The study involved a total of 49 adults with a body mass index of more than 35 kg/m2 who were referred to Mayo Clinic for a liver transplant since 2006. Of those patients, 36 were able to lose enough weight to achieve a BMI of less than 35 kg/m2 and underwent a liver transplant alone. Overall, there were 29 patients who were unable to lose sufficient weight prior to transplant and thus underwent a combined liver transplant and sleeve gastrectomy, with 13 of them being at least three years or more from the time of the surgery, which was the focus of the study. Sleeve gastrectomy is a type of weight-loss surgery that reduces the size of the stomach by about 80 percent.
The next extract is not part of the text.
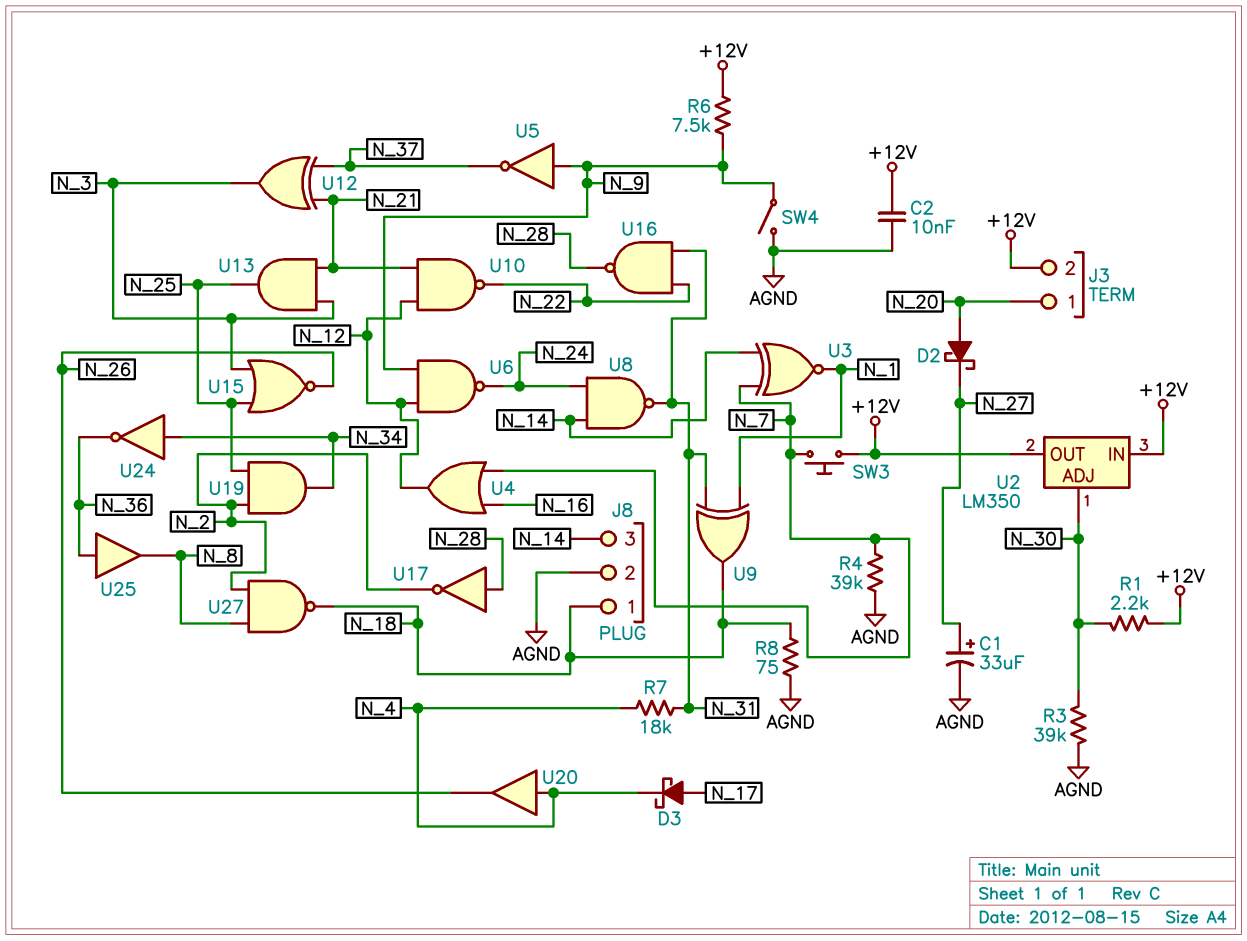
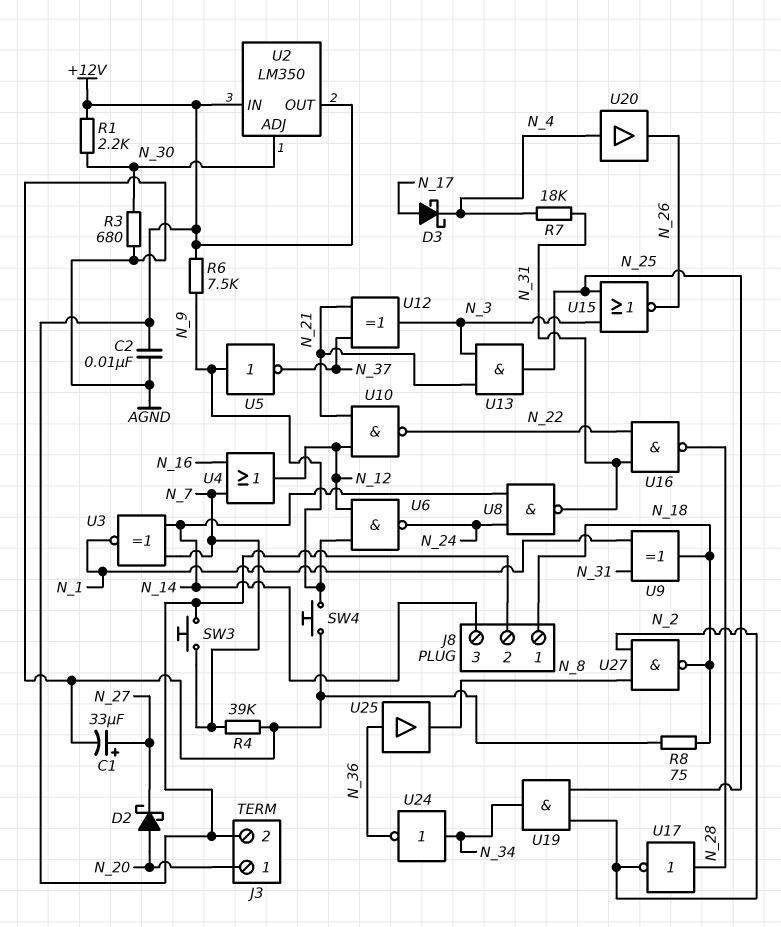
J8 pin 2: AGND -> +12V
R3: 39k (AGND, N_30) -> 680 (AGND, N_30)
SW4: switch (AGND, N_9) -> button (AGND, N_9)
Researchers found that, while patients who underwent the liver transplant alone experienced significant weight loss before surgery, they steadily gained weight afterwards. The percentage of total body weight gained ended up being higher among those patients who had the liver transplant alone compared to those who underwent both a liver transplant and sleeve gastrectomy. Three years after surgery, patients who had the liver transplant alone maintained a weight loss of a median of 3.9 percent of their total body weight compared to 34.8 percent for patients who had the transplant and weight-loss surgery. In addition, those patients who had the dual surgery were less likely to have high blood pressure, insulin resistance and fatty liver. They needed less medication to lower blood pressure and cholesterol.

“Obesity-related liver disease is one of the most common and rapidly increasing reasons that people need a liver transplant. Even though most obese people will not need a transplant, for those who develop advanced liver disease, we need to have an approach that treats not only the liver disease but the cause of the liver disease,” says Dr. Heimbach.